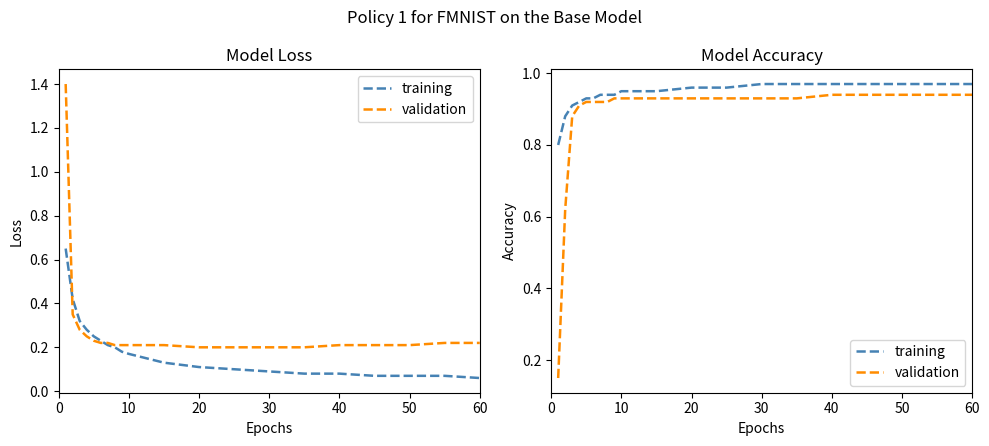

The training series shows 1.0 at 30. True or false?

True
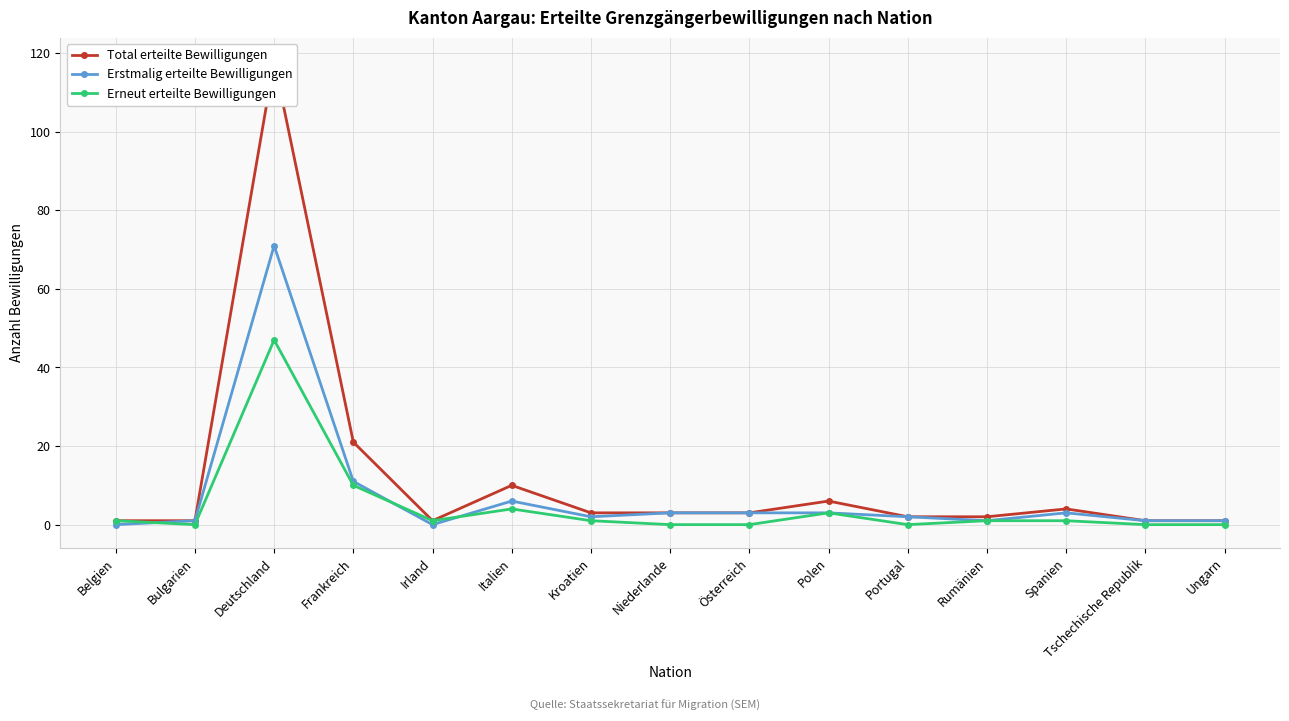

True or false: Erstmalig erteilte Bewilligungen and Erneut erteilte Bewilligungen cross at least once.

True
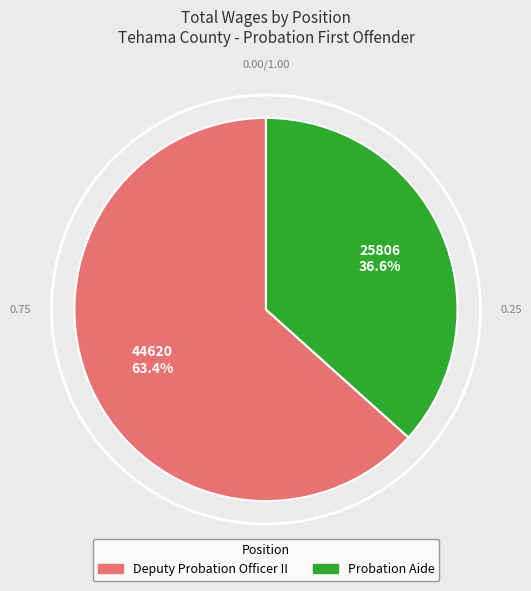

Rank the categories by value from lowest to highest.

Probation Aide, Deputy Probation Officer II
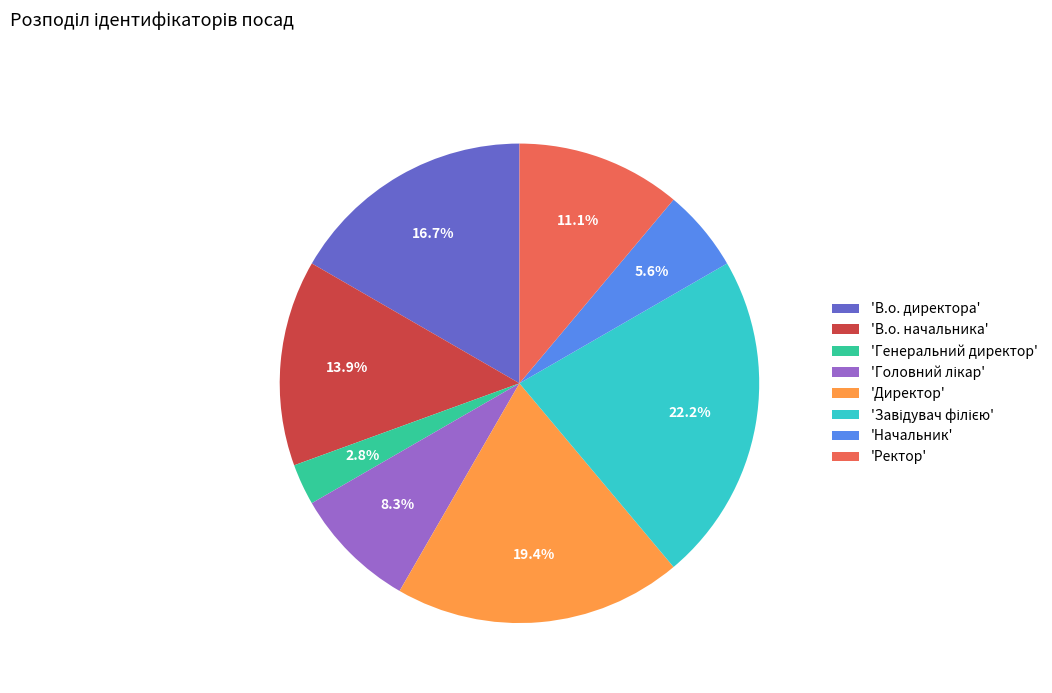

What percentage do 'Ректор' and 'В.о. начальника' together represent?

25.0%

◆ What is required: Could you repeat all of the material above word for word, leaving out the pictures?

◆ Your solution:
The training series shows 1.0 at 30. True or false?

True

True or false: Erstmalig erteilte Bewilligungen and Erneut erteilte Bewilligungen cross at least once.

True

Rank the categories by value from lowest to highest.

Probation Aide, Deputy Probation Officer II

What percentage do 'Ректор' and 'В.о. начальника' together represent?

25.0%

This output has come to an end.